**PROVIDED TEXT**
▶
Kansas City,
22
September
2017
|
10:05 AM
America/Chicago

The Washington Post: Children under fire

Almost two dozen kids are shot every day in the U.S.

story by John Woodrow Cox, photo by Ricky Carioti

The bullet exploded from the gun’s barrel, spiraling through cool night air toward a gray SUV’s back passenger-side window. Carter “Quis” Hill was perched in his car seat on the other side of the glass, and as it shattered all around him, the round burrowed into his head, an inch above the right temple. From the boy’s hand slipped a bright-red plastic Spider-Man mask he’d gotten for his 4th birthday, nine days earlier.

A white Pontiac blew past, disappearing into the distance. Carter’s mother, Cecelia Hill, knew it was the same car that had been chasing them for three miles before someone inside fired eight shots at her 2004 Volkswagen in what police would call an extraordinary act of road rage.

Now she shoved her foot against the brake, squealing to a stop in the middle of Interstate 90. In the back seat, her son and daughter snapped forward against their taut seat belts. Carter’s 7-year-old sister, Dahalia Bohles, looked over at him. Shards of glass speckled her dark hair, but she didn’t notice them at first.

Carter was among the last children shot that day. A 24-hour stretch of gun violence that, according to police reports, left girls and boys from one coast to the other maimed or dead.

About 1:10 a.m., in Kansas City, Mo., 803 miles from Cleveland, Jedon Edmond found a gun in his parents’ apartment and pulled the trigger, accidentally firing a round into his face. Jedon, who died at a hospital, was 2.

Eighty minutes later, Damien Santoyo was standing on a porch in Chicago as a car drove by, and someone inside opened fire, striking the 14-year-old in the head. He died at the scene.

Less than two hours after that, at almost the exact same moment, a 15-year-old boy in Louisville was blasted in both legs outside a club, and a 16-year-old girl in Danville, Va., was fatally wounded on a street corner by a round meant for someone else.

Then, on a Metro car just outside the nation’s capital, an 18-year-old man accidentally shot his 14-year-old half brother in the stomach. Then, in Kansas City, Kan., three teenagers were shot inside a car, and two of them, one 16 and the other 17, were killed. Then, in a parking lot in High Point, N.C., a 14-year-old boy caught in crossfire was struck in the arm.

On average, 23 children were shot each day in the United States in 2015, according to a Post review of the most recent data from the Centers for Disease Control and Prevention and the U.S. Consumer Product Safety Commission. That’s at least one bullet striking a growing body every 63 minutes.
◀
**DATA LISTING**
▶
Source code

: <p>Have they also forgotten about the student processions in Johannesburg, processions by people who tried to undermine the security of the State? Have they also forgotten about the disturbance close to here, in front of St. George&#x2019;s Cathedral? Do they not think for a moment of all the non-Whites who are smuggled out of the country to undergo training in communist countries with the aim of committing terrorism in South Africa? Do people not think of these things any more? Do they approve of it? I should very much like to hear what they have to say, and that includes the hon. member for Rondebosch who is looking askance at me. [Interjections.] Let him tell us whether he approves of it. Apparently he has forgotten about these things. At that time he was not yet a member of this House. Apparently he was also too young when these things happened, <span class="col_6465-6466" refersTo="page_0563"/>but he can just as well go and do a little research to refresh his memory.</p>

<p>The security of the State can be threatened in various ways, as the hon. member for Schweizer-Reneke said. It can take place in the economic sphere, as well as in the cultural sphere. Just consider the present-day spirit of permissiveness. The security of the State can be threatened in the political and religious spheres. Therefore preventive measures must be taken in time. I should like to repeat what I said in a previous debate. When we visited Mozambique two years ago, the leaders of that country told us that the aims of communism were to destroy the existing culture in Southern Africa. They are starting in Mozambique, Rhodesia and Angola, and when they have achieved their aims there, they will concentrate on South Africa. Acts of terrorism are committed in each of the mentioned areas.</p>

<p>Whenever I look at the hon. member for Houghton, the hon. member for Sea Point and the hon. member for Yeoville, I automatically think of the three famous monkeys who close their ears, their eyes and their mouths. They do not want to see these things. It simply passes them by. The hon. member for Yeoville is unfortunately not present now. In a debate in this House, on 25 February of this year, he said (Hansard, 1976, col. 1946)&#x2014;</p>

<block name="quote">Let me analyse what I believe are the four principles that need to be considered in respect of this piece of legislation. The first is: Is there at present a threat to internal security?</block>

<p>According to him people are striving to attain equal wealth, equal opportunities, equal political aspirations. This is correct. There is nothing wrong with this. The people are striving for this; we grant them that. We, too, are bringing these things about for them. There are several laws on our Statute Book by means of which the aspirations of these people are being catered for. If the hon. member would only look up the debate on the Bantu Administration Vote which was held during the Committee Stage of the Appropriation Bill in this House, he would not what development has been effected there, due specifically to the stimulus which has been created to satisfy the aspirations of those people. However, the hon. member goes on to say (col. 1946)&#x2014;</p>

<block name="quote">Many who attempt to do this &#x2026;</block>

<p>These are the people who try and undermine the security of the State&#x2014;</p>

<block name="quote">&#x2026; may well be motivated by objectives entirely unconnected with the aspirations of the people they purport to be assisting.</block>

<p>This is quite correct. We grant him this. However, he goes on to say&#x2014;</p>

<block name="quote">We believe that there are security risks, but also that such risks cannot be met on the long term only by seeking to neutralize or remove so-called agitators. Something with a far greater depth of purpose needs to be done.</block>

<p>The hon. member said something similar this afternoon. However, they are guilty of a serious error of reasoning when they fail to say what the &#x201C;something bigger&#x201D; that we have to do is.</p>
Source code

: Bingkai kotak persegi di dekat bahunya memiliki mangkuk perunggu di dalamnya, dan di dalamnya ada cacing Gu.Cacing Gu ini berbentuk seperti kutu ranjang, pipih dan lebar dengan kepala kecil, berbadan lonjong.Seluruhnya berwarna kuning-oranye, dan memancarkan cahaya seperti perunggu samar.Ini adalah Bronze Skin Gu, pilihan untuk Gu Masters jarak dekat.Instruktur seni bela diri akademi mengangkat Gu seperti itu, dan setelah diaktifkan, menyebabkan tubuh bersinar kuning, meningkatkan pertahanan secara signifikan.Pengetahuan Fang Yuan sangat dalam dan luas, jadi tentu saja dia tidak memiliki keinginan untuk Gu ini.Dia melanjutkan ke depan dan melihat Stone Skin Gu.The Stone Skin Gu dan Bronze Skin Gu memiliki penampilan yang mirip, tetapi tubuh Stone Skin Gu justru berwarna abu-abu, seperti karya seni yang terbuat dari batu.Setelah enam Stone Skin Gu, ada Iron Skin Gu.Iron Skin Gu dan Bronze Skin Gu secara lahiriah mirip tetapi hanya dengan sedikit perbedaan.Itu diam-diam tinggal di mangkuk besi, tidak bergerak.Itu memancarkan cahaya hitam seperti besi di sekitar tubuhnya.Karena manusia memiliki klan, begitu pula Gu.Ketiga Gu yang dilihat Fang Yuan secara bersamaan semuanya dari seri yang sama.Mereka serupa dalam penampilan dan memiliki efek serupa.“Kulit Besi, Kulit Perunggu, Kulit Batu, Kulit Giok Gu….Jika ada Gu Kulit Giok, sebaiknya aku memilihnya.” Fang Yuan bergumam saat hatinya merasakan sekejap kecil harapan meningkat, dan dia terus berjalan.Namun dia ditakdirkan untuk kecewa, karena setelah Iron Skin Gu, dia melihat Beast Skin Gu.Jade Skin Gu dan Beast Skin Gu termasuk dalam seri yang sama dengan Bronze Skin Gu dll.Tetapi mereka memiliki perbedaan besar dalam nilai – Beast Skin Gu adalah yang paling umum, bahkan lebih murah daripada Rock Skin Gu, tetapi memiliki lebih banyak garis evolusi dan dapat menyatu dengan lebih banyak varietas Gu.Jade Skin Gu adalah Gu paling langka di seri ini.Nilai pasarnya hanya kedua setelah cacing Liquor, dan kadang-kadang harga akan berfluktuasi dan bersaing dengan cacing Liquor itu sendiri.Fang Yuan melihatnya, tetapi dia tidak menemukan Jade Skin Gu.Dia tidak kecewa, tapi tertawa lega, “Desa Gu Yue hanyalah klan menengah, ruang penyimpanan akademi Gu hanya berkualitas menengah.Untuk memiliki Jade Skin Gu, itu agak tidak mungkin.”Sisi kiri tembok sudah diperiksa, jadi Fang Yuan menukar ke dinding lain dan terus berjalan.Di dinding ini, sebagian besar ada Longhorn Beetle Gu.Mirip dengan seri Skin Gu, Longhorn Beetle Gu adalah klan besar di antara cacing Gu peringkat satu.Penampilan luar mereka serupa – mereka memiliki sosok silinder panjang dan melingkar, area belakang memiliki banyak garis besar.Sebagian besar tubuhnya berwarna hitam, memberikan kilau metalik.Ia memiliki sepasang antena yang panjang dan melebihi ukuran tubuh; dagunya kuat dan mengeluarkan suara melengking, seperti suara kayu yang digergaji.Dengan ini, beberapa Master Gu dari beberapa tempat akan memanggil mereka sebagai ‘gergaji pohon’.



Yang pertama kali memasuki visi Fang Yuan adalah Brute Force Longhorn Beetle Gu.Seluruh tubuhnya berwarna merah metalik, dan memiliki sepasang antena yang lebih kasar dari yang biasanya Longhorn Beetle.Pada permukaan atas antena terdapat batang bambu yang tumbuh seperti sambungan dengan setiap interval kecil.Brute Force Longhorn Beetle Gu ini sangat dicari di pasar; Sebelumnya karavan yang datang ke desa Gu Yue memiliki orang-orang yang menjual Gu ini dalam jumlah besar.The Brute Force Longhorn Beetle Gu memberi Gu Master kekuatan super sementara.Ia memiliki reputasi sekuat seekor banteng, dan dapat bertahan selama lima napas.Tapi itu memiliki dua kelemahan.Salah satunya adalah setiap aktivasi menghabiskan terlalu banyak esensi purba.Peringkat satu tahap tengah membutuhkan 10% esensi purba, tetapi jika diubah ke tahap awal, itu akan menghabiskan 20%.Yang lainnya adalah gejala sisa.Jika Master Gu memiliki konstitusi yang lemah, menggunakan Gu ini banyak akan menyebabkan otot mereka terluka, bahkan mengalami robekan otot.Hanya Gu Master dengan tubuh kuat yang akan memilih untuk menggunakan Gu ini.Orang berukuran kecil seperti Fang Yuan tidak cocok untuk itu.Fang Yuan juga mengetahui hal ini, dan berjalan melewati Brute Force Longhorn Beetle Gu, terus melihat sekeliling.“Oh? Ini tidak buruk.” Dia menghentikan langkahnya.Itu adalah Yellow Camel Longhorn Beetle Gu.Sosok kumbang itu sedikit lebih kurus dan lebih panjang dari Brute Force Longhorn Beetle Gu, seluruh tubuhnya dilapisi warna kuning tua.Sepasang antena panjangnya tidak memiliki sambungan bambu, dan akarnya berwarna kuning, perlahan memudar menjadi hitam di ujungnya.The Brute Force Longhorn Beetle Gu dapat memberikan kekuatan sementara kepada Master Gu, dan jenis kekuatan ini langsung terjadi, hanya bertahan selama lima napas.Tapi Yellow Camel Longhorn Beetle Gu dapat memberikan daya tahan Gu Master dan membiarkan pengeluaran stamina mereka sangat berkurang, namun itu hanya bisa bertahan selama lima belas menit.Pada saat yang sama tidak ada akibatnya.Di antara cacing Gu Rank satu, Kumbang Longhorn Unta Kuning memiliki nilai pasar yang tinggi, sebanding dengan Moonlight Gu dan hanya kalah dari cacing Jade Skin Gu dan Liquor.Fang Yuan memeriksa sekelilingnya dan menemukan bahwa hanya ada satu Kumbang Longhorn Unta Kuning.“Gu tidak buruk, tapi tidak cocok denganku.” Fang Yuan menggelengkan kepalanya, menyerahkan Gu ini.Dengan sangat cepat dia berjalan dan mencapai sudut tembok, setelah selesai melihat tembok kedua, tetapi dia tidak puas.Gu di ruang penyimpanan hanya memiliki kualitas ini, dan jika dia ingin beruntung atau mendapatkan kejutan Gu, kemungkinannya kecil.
◀
**EXERCISES**
[1] Answer these questions about the Children under fire article, one line each:
(a) What had Carter gotten for his 4th birthday?
(b) How old was Damien Santoyo?
(c) According to the Post review, how often did at least one bullet strike a child in 2015?
[2] Please revise the passage of the Children under fire article starting with "Eighty minutes later, Damien" and going on through "for someone else.", putting "Nashville" in place of "Louisville".
[3] Carry on the Children under fire article from where it stops.

**ANSWERS BY ITEM NUMBER**
[1]
(a) A bright-red plastic Spider-Man mask.
(b) 14.
(c) Every 63 minutes.

[2]
Eighty minutes later, Damien Santoyo was standing on a porch in Chicago as a car drove by, and someone inside opened fire, striking the 14-year-old in the head. He died at the scene.

Less than two hours after that, at almost the exact same moment, a 15-year-old boy in Nashville was blasted in both legs outside a club, and a 16-year-old girl in Danville, Va., was fatally wounded on a street corner by a round meant for someone else.

[3]
In total, an estimated 8,400 children were hit, and more died — 1,458 — than in any year since at least 2010. That death toll exceeds the entire number of U.S. military fatalities in Afghanistan this decade.

None of those figures feels abstract to Denise Dowd. The emergency room doctor at Children’s Mercy Kansas City has treated at least 500 pediatric gunshot victims in a four-decade medical career that began as a nurse in Detroit. She’s written extensively for the American Academy of Pediatrics and several national medical journals, both about how to prevent children from falling victim to gun violence and, when they do, how it affects them, emotionally and physically.

Dowd can rattle off number after number to illustrate the country’s crisis, but few are more jarring than a study of 2010 World Health Organization data published in the American Journal of Medicine last year: Among high-income nations, 91 percent of children younger than 15 who were killed by gunfire lived in the United States.

Like so many others who have pushed for gun-violence prevention, Dowd saw an opportunity in the aftermath of the 2012 Sandy Hook Elementary School massacre, which left 20 students and six staff members dead.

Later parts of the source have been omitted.